“當趙磊在清明暴雨的高速上,一邊抱怨我那輛十多萬的車‘加速太慢’,一邊提出結婚要我家出一臺三十萬的車,
“低于三十萬的車我是開不出去”
一邊說彩禮給我六萬六,是高價彩禮了
六萬**禮換八十萬嫁妝?我點頭同意:‘要不裸婚呢’
他在暴雨夜把我扔在高速拉黑消失。
上班后找上門時,我晃著手里的紅本本:‘趙先生,介紹一下,這是我先生徐帆。

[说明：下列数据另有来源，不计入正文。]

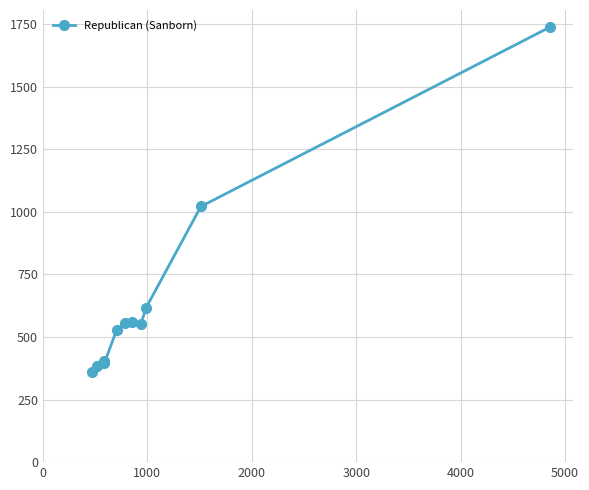

Is this an area chart (filled region under the line)?

No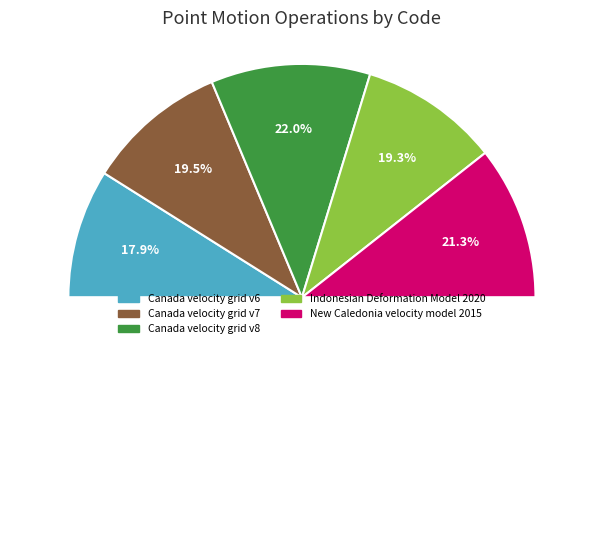

Does New Caledonia velocity model 2015 represent more than half of the total?

No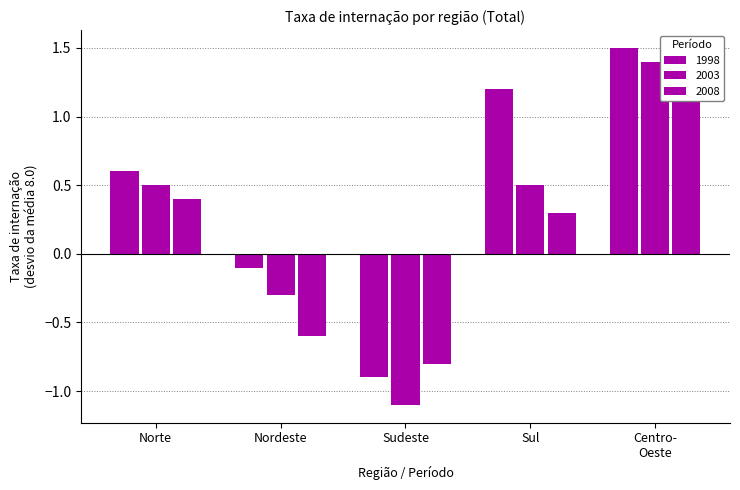

Which series has the widest spread of values?

2003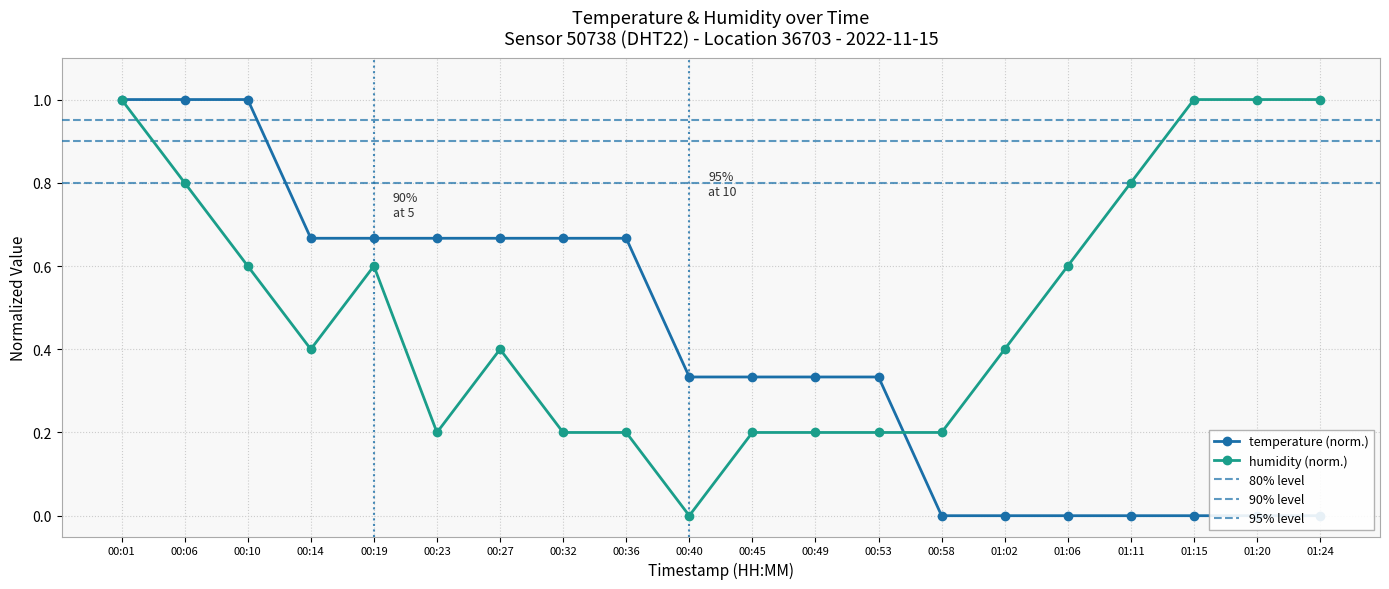

True or false: temperature has more than 0 interior local peaks.

False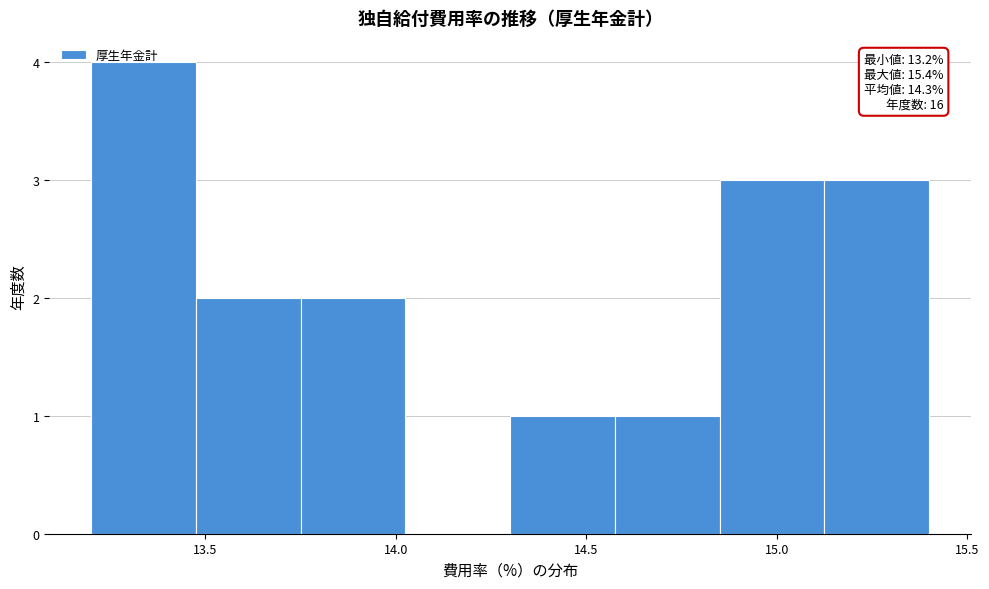

Over which range of the x-axis is the bar tallest?

13.200 to 13.475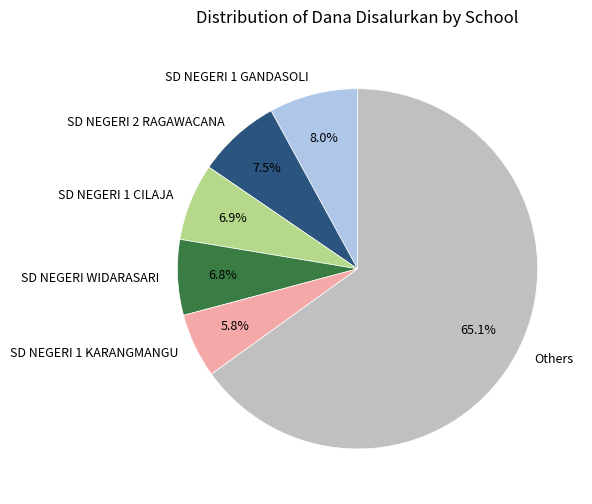

What is the ratio of the value at SD NEGERI 1 GANDASOLI to the value at SD NEGERI 1 KARANGMANGU?

1.4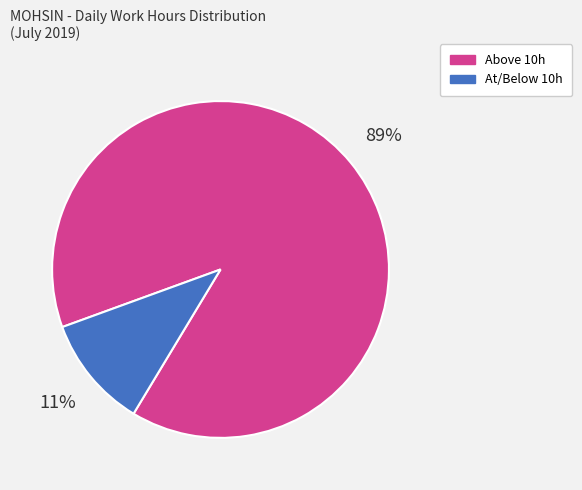

To the nearest percent, what is the difference between the largest and smallest slice percentages?

78%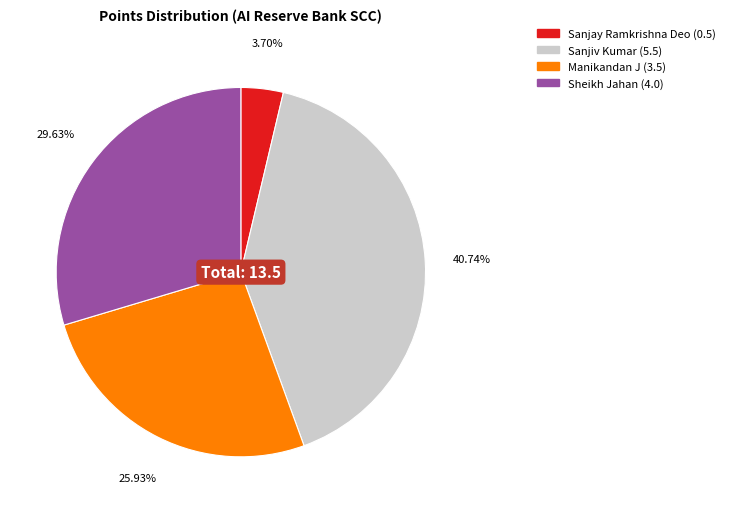

Does Sheikh Jahan account for over 50% of the chart?

No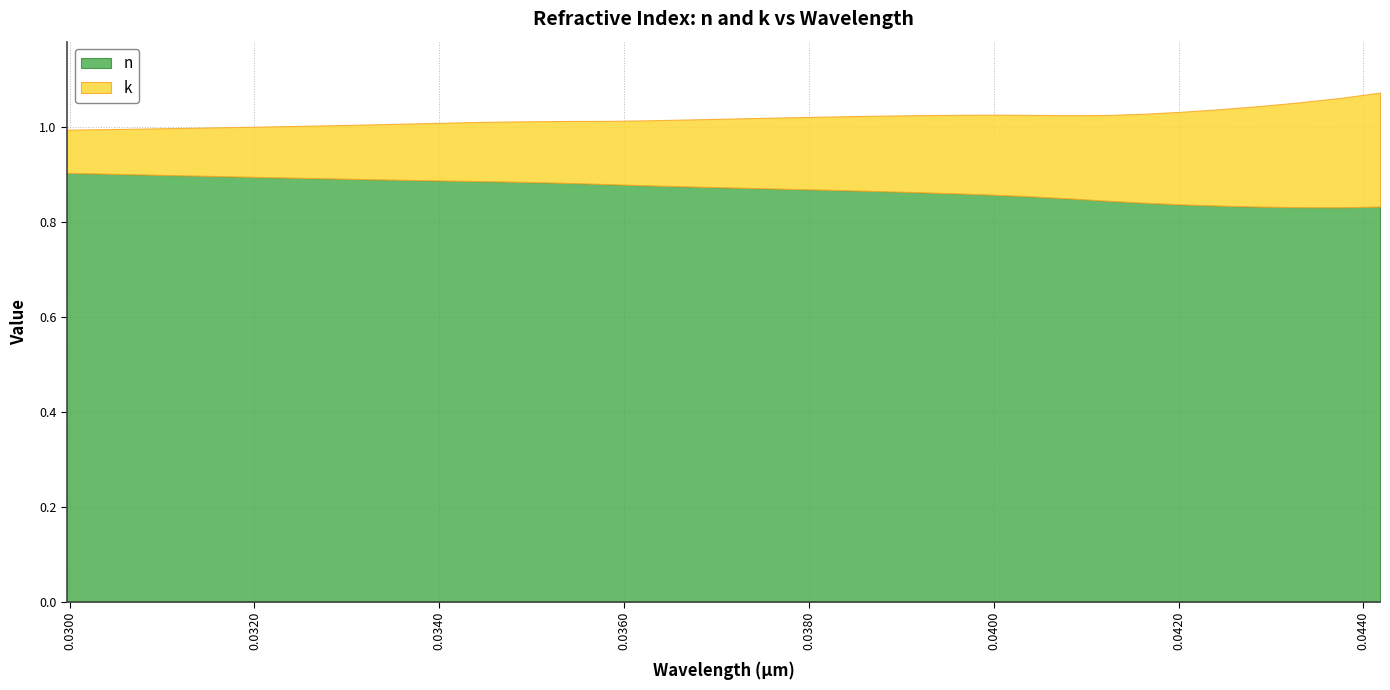

What is the maximum value shown in the chart?

0.9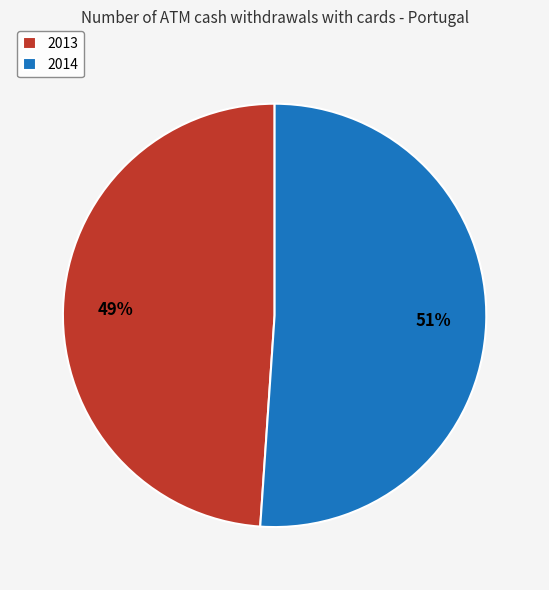

Which has a higher value, 2013 or 2014?

2014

’”
1.
暴雨像是從天上直接倒下來的,砸在擋風玻璃上噼啪作響。我開著車,小心翼翼地在高速上行駛,能見度不足五十米。副駕駛上的趙磊,已經沉默了快一個小時。
“這破車加速太慢了,”他突然開口,聲音里滿是嫌棄,“超個車都費勁。”
我愣了一下,這車是我爸去年送我的生日禮物,十多萬的合資車,平時開得挺好的。
趙磊側過身看著我,表情認真得像在討論什么人生大事:“曉曉,咱倆要結婚了,你得讓**陪嫁一輛好點的車。低于三十萬的車我不開哦。”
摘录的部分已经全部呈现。